Copy every line of the records below that holds the word "round".
↓
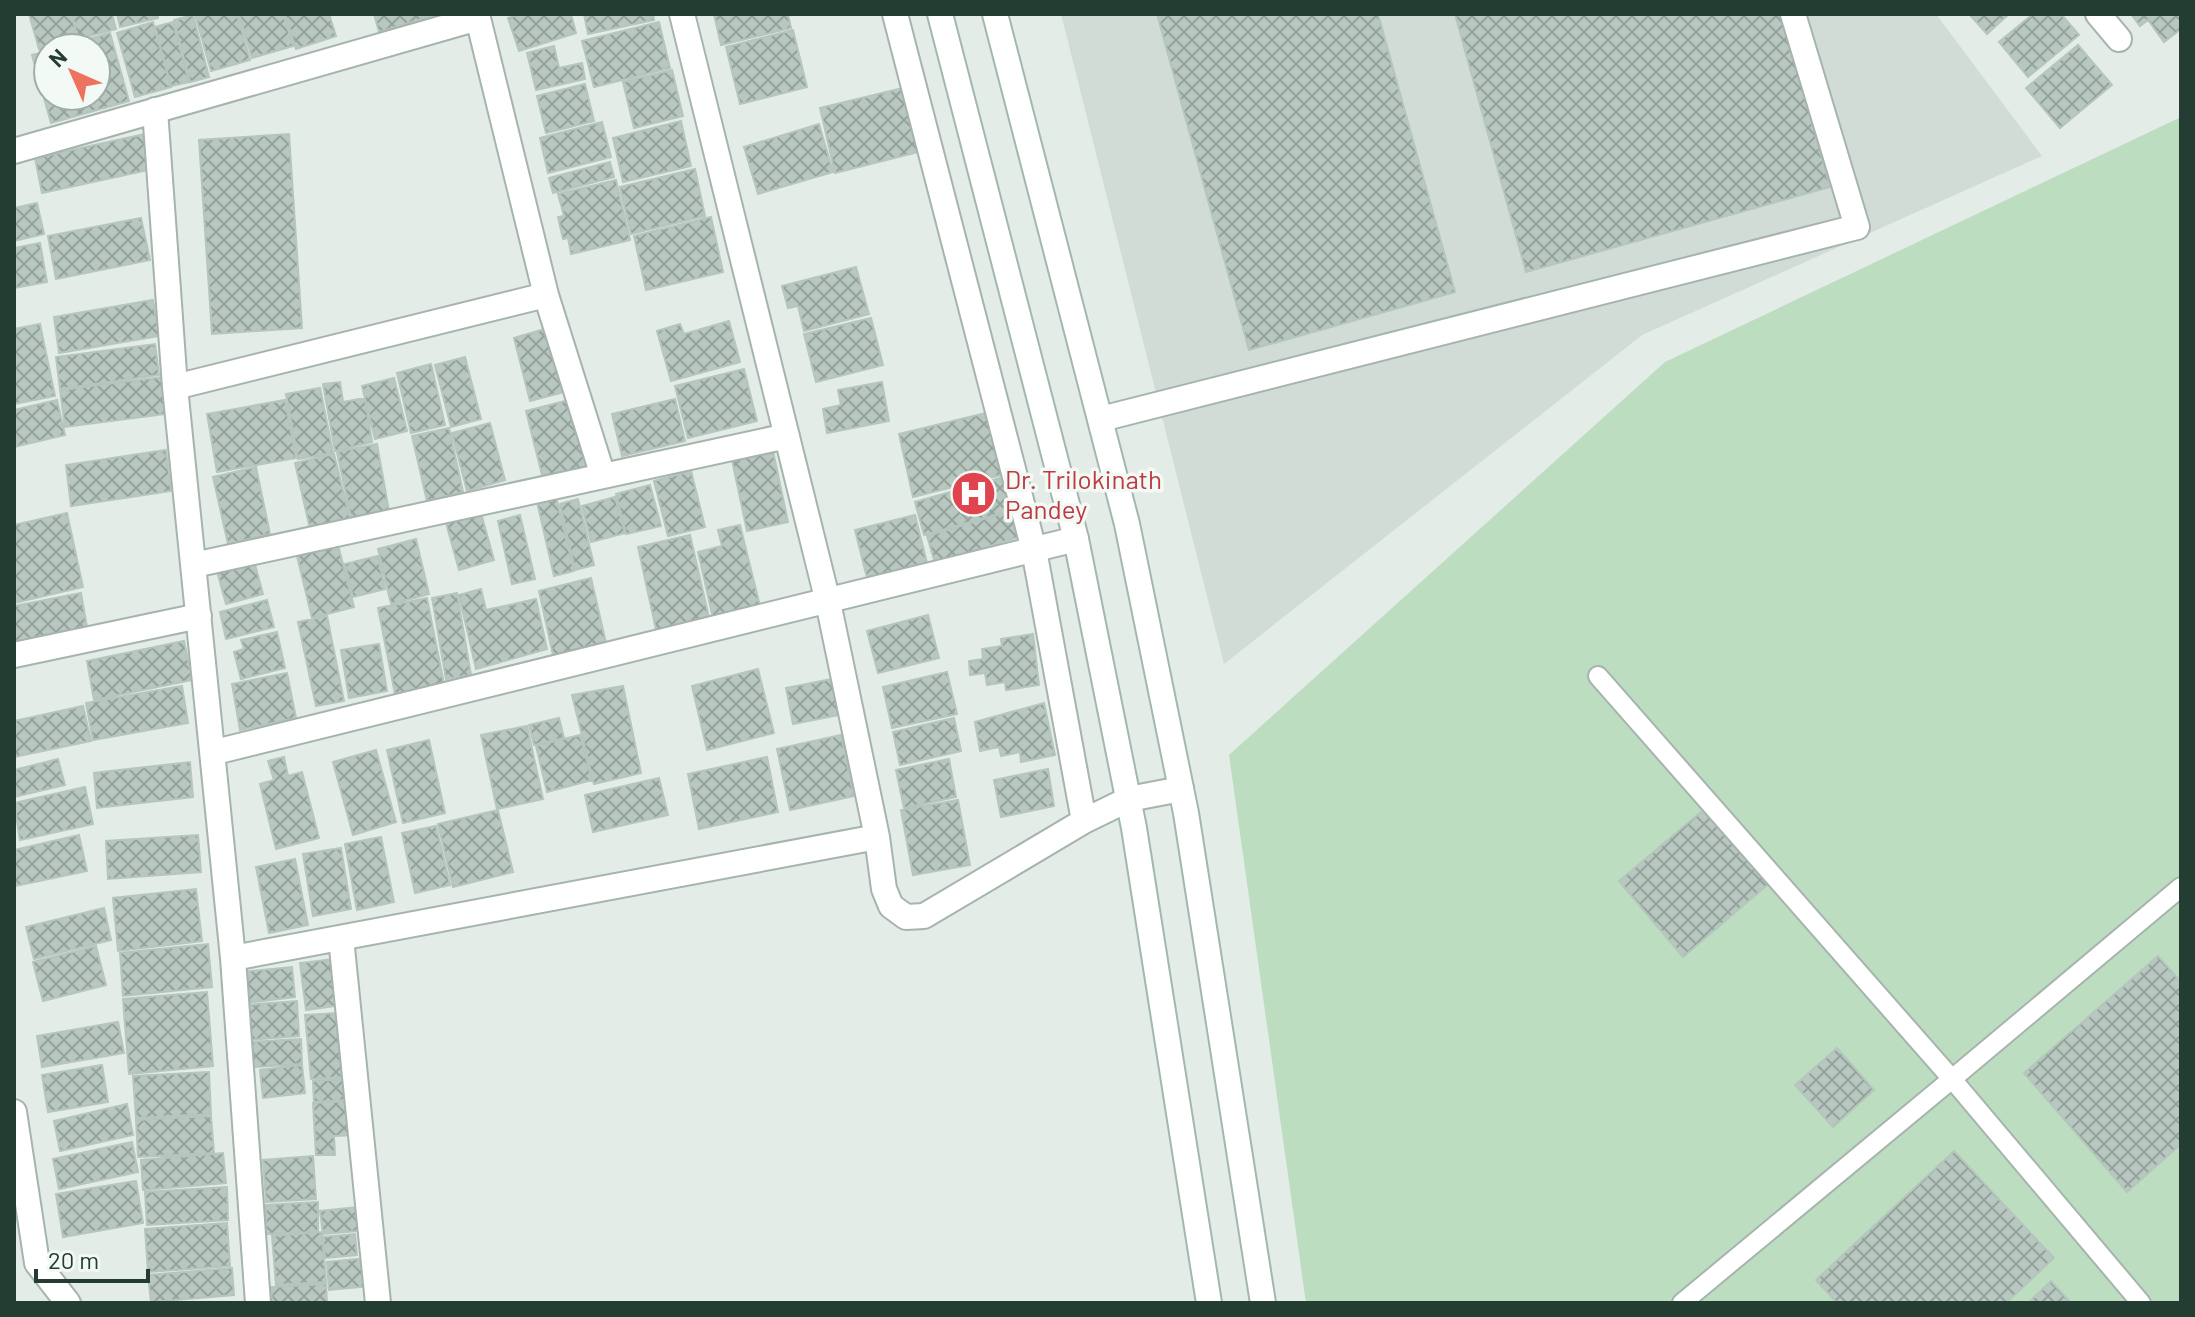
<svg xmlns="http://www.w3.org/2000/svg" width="2195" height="1317" font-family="Barlow,sans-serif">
<defs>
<pattern id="building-cross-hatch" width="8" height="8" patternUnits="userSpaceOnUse" patternTransform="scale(2)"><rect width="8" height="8" fill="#b8c7c0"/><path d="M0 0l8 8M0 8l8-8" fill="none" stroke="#95a39d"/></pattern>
</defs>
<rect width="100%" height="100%" fill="#e3ece7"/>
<!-- built -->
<path fill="#d1dcd6" d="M1061 14H1936L2042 156 1642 335 1224 664Z"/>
<!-- park -->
<path fill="#bdddc1" d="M2181 117V1303H1306L1229 755 1665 362Z"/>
<!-- building -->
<path fill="url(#building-cross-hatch)" stroke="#b5c6bd" stroke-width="2" d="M29 14H71L78 38 39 49Z
M72 14H112L116 29 78 39Z
M117 14H157L158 18 120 27Z
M195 14H237L250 60 211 71Z
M239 14H283L293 46 252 58Z
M285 14H329L336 36 296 49Z
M374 14H439L379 32Z
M520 14H571L576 33 519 51 508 18Z
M584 14H653L654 20 588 34Z
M714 14H788L791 28 721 45Z
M1157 14H1378L1455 292 1249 350Z
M1455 14H1782L1830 187 1526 272Z
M1969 14H2009L1987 34Z
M2033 14H2061L2079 35 2028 77 1999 42Z
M2131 14H2181V29L2164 42 2148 20 2140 26Z
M193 15 209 77 190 82 174 20Z
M153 22 171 87 135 97 117 33Z
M173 22 189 82 171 86 155 27Z
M659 22 670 68 594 87 582 41Z
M793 30 807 87 740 104 726 47Z
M110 33 129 101 51 123 32 55 48 51V96H96V48H57Z
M2078 45 2112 85 2060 128 2026 88Z
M554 46 559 68 582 63 585 79 536 90 527 53Z
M672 70 683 116 634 128 623 82Z
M585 84 594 121 546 133 537 96Z
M903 88 918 152 835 173 820 108Z
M681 121 691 166 623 182 613 138Z
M602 122 611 157 548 173 540 138Z
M819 124 833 172 758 194 744 147Z
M145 134 153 169 42 193 35 158Z
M289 134 302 328 212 334 199 140Z
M610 162 614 177 553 193 549 178Z
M695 169 705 216 631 234 620 187Z
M616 180 630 240 571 254 568 238 563 239 558 217 564 216 558 194Z
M37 203 44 234 14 241V208Z
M711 217 723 272 646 290 634 236Z
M141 218 150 260 56 279 48 236Z
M40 243 47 282 14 288V248Z
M856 267 869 314 804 331 798 306 788 308 782 286Z
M153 300 159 336 59 353 54 317Z
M871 318 883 365 816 382 804 334Z
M729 321 740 362 671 381 657 331 680 324 684 334Z
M40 324 55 396 14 404V329Z
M548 328 564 392 530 401 514 338Z
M155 344 159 375 60 389 56 357Z
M465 357 481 419 451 427 435 365Z
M431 364 445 425 411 433 397 373Z
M744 369 757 421 688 438 675 386Z
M162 377 166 414 65 427 60 390Z
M394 378 407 431 375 439 362 386Z
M340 382 343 402 365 398 372 442 335 451 323 384Z
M882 382 889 421 827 433 823 409 841 405 838 390Z
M320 388 333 453 298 459 286 394Z
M675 399 685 441 622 456 612 414Z
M57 400 65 435 14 447V410Z
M285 400 296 458 217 472 207 414Z
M569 400 586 467 543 479 526 411Z
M990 412 1005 474 913 497 899 434Z
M490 423 505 480 467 491 452 433Z
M449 428 463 492 427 501 412 436Z
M377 444 389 511 352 521 337 452Z
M166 450 171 491 71 506 66 465Z
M773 451 788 522 747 531 732 460Z
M334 454 350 519 310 529 295 463Z
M256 467 270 534 228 544 213 477Z
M691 471 705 527 668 536 654 481Z
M1007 476 1017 509 924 535 915 502Z
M650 485 661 526 626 534 616 494Z
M556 497 574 571 554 576 537 502Z
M615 497 625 533 591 542 582 506Z
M578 499 594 565 575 570 560 504Z
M1017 509 1025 535 935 563 927 536Z
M67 513 83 587 14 603V525Z
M481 513 494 560 459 570 446 523Z
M520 515 535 579 512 584 498 521Z
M915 515 930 575 870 590 855 530Z
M740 525 760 606 713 618 698 552 722 546 718 530Z
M690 535 710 622 657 634 638 547Z
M416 539 429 594 391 604 378 549Z
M338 545 354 607 312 618 297 556Z
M378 556 385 589 353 597 345 564Z
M254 561 263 594 226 604 217 571Z
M591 578 606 643 553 655 539 591Z
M481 589 486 610 536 599 547 649 476 669 459 595Z
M81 593 88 633 14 647V606Z
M457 593 471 675 446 679 432 598Z
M427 598 444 684 395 694 378 608Z
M267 600 274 627 226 639 220 612Z
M928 615 939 658 878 673 867 631Z
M327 616 344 701 316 706 298 622Z
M277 632 285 668 241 679 234 652 244 649 241 640Z
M1033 634 1039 685 1006 690 1005 682 987 685 985 673 970 675 969 661 983 659 982 649 1002 646 1001 639Z
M184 641 192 680 94 700 87 661Z
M379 644 387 691 349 698 341 650Z
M758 669 774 733 707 750 692 686Z
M947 672 957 714 892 728 883 687Z
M287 673 296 718 240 730 232 684Z
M832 679 839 715 793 724 786 688Z
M182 686 188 723 93 740 86 703Z
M623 686 641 773 594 784 572 695Z
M1044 703 1055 755 1021 762 1020 752 1001 756 999 747 980 751 975 722Z
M83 706 91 741 14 757V721Z
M559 718 564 738 534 745 529 725Z
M954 718 961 751 900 765 893 732Z
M527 726 543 799 497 809 481 735Z
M580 735 592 780 547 792 536 746Z
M841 735 854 796 790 810 777 749Z
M429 740 445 813 403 823 387 750Z
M376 750 396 822 353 835 333 762Z
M284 757 288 776 302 772 319 838 276 849 260 784 274 780 268 761Z
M767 757 778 812 699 829 688 774Z
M58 759 65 785 14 797V770Z
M949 759 956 797 904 808 896 770Z
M190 762 193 797 97 808 94 773Z
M1048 769 1054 806 1001 817 994 780Z
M659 778 668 815 593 832 585 795Z
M85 787 93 824 20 840 14 803Z
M958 800 970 865 913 875 901 810Z
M1708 806 1772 881 1683 957 1619 881Z
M498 810 513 872 453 887 438 824Z
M436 826 450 885 415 893 402 833Z
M79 835 87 871 15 886 14 850Z
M198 835 201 872 108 879 106 841Z
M381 837 394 902 357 910 345 844Z
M341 848 351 909 313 916 303 854Z
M295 859 308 925 269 933 256 867Z
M196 889 202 941 118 951 113 898Z
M104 908 111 940 34 959 26 927Z
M208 944 212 987 123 996 120 953Z
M96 946 106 985 43 1001 33 962Z
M2158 956 2181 982V1144L2127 1192 2024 1073Z
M350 957 356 1003 306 1010 300 963Z
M292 967 295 997 245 1003 242 972Z
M207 992 213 1066 129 1074 123 999Z
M297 1001 299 1036 248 1040 246 1005Z
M356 1012 361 1076 311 1079 305 1015Z
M118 1022 124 1053 42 1067 37 1036Z
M301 1039 302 1064 252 1067 250 1042Z
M1837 1048 1874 1090 1833 1127 1795 1085Z
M102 1065 108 1102 48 1112 42 1075Z
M302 1065 305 1093 263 1098 260 1070Z
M209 1072 211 1114 136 1118 133 1076Z
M361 1078 363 1099 314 1102 313 1081Z
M354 1101 356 1135 334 1136 335 1155H316L313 1103Z
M127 1104 133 1135 60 1151 54 1121Z
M211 1116 214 1153 138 1157 136 1120Z
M132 1142 138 1172 59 1189 53 1159Z
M1954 1151 2054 1258 2006 1303H1837L1816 1280Z
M223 1153 226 1183 143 1190 141 1160Z
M313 1156 316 1199 266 1202 263 1160Z
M136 1181 143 1223 63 1237 56 1194Z
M227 1187 228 1220 147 1225 145 1192Z
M318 1202V1232L266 1234V1205Z
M367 1206 369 1230 323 1234 320 1211Z
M227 1223 230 1266 148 1272 145 1229Z
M322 1232 326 1282 276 1285 272 1236Z
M355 1234 357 1255 325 1258 323 1237Z
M367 1258 370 1286 329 1290 327 1262Z
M232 1268 234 1295 151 1302 148 1275Z
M2051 1281 2071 1303H2028Z
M326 1284 327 1303H272L271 1287Z"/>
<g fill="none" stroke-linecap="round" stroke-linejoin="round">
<defs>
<path id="service" d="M1598 676 1952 1079 1682 1303
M2141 1303 1952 1079 2181 887"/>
<path id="minor" d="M477 14 546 295 603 476
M682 14 828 602 877 837 884 889 891 906 906 917 924 916 1084 821 1034 550 895 14
M2098 14 2119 39
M155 110 175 387 233 958 258 1303
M14 151 478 18
M175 387 546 295
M1101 419 1857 227 1793 14
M194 565 787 436
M14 655 199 616
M215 752 1076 539
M1084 821 1129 799 1181 789
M341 938 378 1303
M233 958 877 837
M14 1112 37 1263 68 1303"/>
<path id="secondary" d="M940 14 1076 539 1134 828 1209 1303
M995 14 1127 524 1186 813 1263 1303"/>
</defs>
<!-- service casing -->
<use href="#service" stroke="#a6b4ad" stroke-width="22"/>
<!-- minor casing -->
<use href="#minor" stroke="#a6b4ad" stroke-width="28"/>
<!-- secondary casing -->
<use href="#secondary" stroke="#a2b8ad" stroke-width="28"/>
<!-- service -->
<use href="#service" stroke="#fff" stroke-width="18"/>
<!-- minor -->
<use href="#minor" stroke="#fff" stroke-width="24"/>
<!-- secondary -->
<use href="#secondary" stroke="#fff" stroke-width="24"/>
</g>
<!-- icons -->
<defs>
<symbol id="hospital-disc" viewBox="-11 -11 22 22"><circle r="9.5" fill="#e0444e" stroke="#f3f9f5"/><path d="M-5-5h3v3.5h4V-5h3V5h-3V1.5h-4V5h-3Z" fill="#fff"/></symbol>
</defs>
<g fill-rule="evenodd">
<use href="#hospital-disc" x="948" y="468" width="51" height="51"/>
</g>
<g text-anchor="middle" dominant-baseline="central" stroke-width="7" stroke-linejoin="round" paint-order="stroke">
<!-- health labels -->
<g font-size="26" fill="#be3a42" stroke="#f3f9f5" text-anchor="start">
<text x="1005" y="478">Dr. Trilokinath<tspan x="1005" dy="30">Pandey</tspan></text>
</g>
</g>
<!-- border -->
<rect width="2195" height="1317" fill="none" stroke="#233d33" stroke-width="32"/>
<!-- north arrow -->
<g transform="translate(72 72) rotate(315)"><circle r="38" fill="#f3f9f5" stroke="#a0aea7" stroke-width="2"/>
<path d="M0-6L14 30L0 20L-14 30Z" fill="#ed7260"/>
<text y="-12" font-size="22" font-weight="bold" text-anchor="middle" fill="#233d33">N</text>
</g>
<!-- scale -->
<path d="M36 1269v12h112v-12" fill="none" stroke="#233d33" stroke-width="4"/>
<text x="48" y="1269" font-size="24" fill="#233d33" stroke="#f3f9f5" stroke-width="6" paint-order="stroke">20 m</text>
</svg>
↑
§ **SOLUTION**
<g fill="none" stroke-linecap="round" stroke-linejoin="round">
<g text-anchor="middle" dominant-baseline="central" stroke-width="7" stroke-linejoin="round" paint-order="stroke">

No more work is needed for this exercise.